Online-Portal: Gesundheitsminister Lauterbach lässt Klinik-Atlas aktualisieren
Düsseldorf. Das Bundesministerium für Gesundheit (BMG) aktualisiert den bundesweiten Klinik-Atlas, in dem Patientinnen und Patienten online eine passende Klinik für ihre Erkrankung finden können. Zuletzt hatte sich die Deutsche Krankenhausgesellschaft an die Öffentlichkeit gewandt, um auf veraltete und teilweise falsche Angaben in dem Portal hinzuweisen.
Das BMG teilte dem Handelsblatt nun auf Anfrage mit, noch an diesem Freitag Korrekturen vorzunehmen.
Der Bundes-Klinik-Atlas soll die Qualität von Kliniken anhand verschiedener Kriterien vergleichbar machen. Vor rund einer Woche hatte Gesundheitsminister Karl Lauterbach die Website vorgestellt.
Aufgeführt wird zum Beispiel, wie oft bestimmte medizinische Eingriffe in einer Klinik durchgeführt werden und ob die Klinik für einen bestimmten Bereich zertifiziert ist. Auch Angaben zur Personalausstattung wie Facharzt- und Pflegeschlüssel werden gezeigt. Komplikationsraten geben Auskunft über mögliche Risiken.
Umstritten war von Anfang an die Einteilung der Kliniken in verschiedene Leistungsstufen, die im Rahmen der Krankenhausreform das Leistungsspektrum der Kliniken abbilden sollen.
Kritik am Klinik-Atlas: Falsche Daten könnten Patienten in die Irre führen
In den vergangenen Tagen ist das Portal jedoch zunehmend in die Kritik geraten – obwohl es erst am 17. Mai online gestartet ist. Die DKG hat sich an diesem Freitag gegen Mittag an die Presse gewandt: Die Daten des Klinik-Atlas seien veraltet und teilweise falsch, das Portal könne Patientinnen und Patienten daher in die Irre führen.

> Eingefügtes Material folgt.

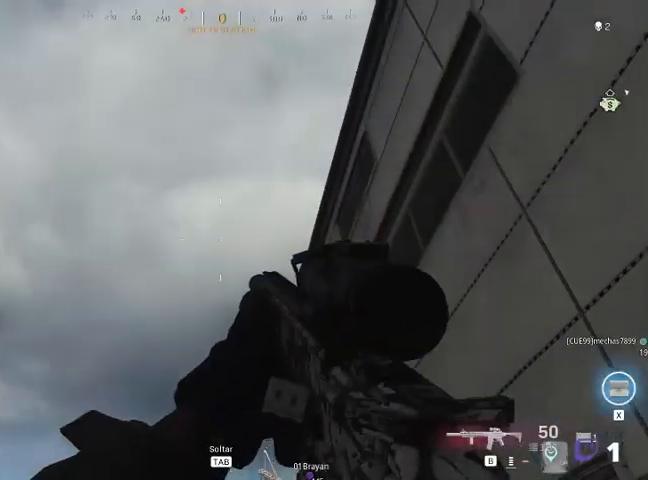
{"keys": [], "mouse": [], "events": [[200, "d", "down"], [400, "d", "up"]]}
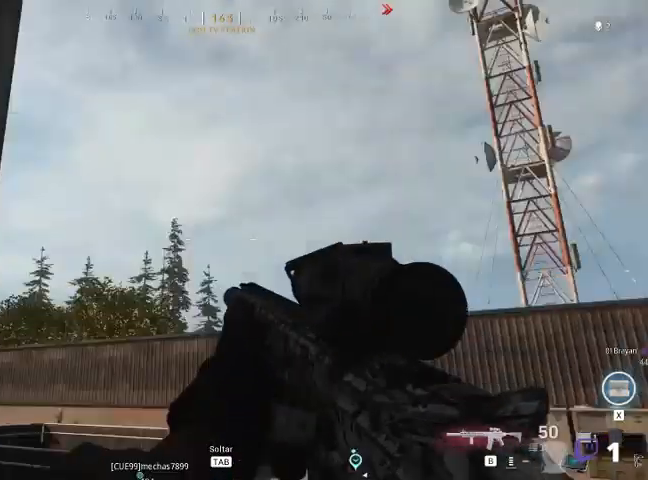
{"keys": ["a"], "mouse": [], "events": [[300, "a", "down"]]}
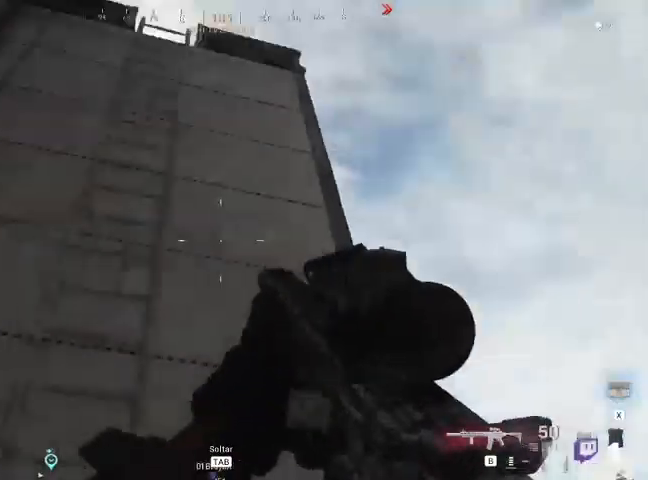
{"keys": [], "mouse": [], "events": [[33, "a", "up"]]}
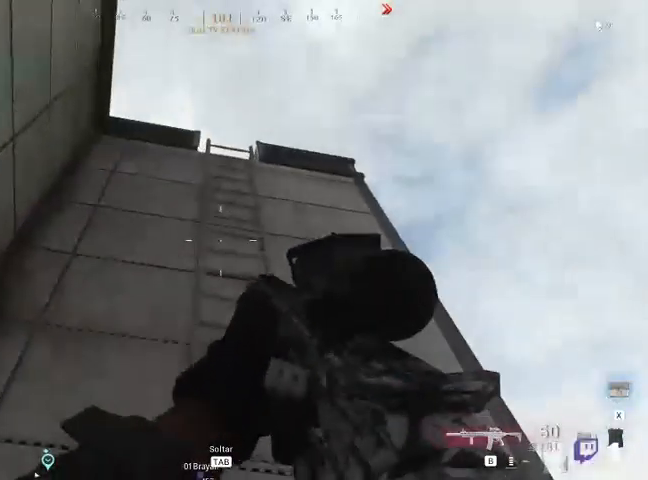
{"keys": [], "mouse": [], "events": []}
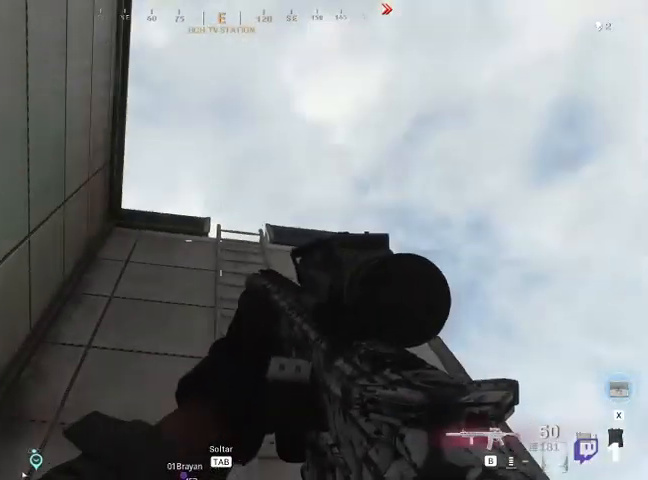
{"keys": [], "mouse": [], "events": []}
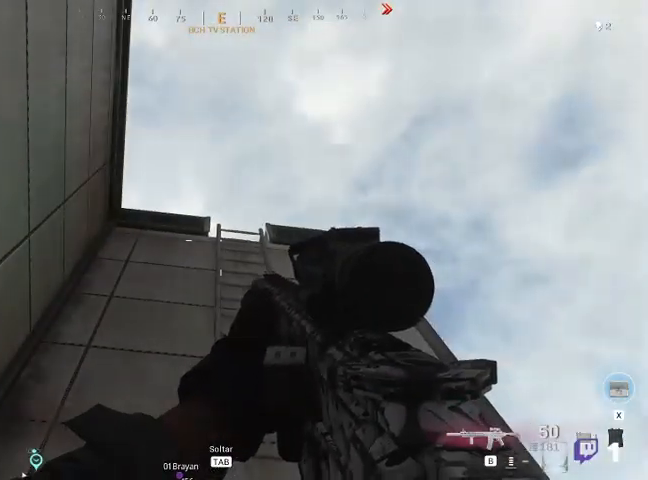
{"keys": [], "mouse": [], "events": []}
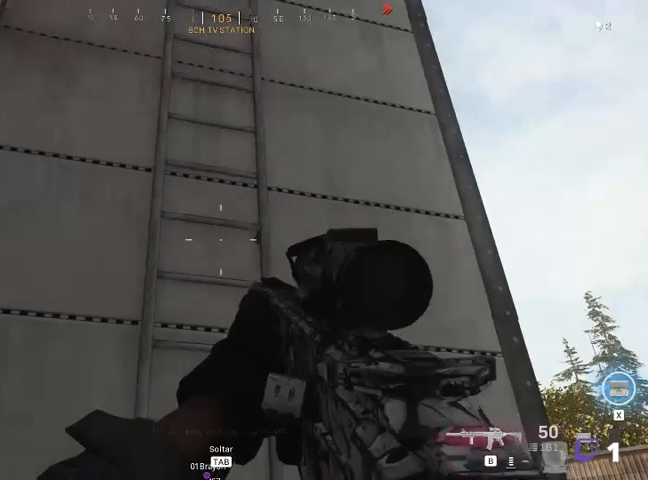
{"keys": ["a"], "mouse": [], "events": [[100, "w", "down"], [267, "w", "up"], [333, "a", "down"]]}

Das ursprüngliche Versprechen, Transparenz in die Krankenhauslandschaft zu bringen, werde so nicht eingehalten, betonte die DKG und forderte das Ministerium in der Mitteilung auf, die Fehler zu korrigieren.
Als Beispiele für irreführende Informationen über die Qualität der Kliniken nennt die Interessenvertretung falsche Angaben zu Fallzahlen und Behandlungsschwerpunkten. Die DKG warnt vor den Folgen dieser Fehlinformationen für die Patientinnen und Patienten und deren Vertrauen in Gesundheitsinformationen. Als Alternative empfiehlt die Interessenvertretung ihr eigenes Krankenhausverzeichnis.
Bundesgesundheitsminister Lauterbach bestätigte an diesem Freitag auf einer Pressekonferenz, dass ähnliche Kritik wie die der DKG eingegangen sei und nun behoben werde. Ein Update mit korrigierten Daten soll veröffentlicht werden. Konkret sei ein Datensatz ausgetauscht worden, um Missverständnisse bei der Bewertung von Kliniken auszuräumen.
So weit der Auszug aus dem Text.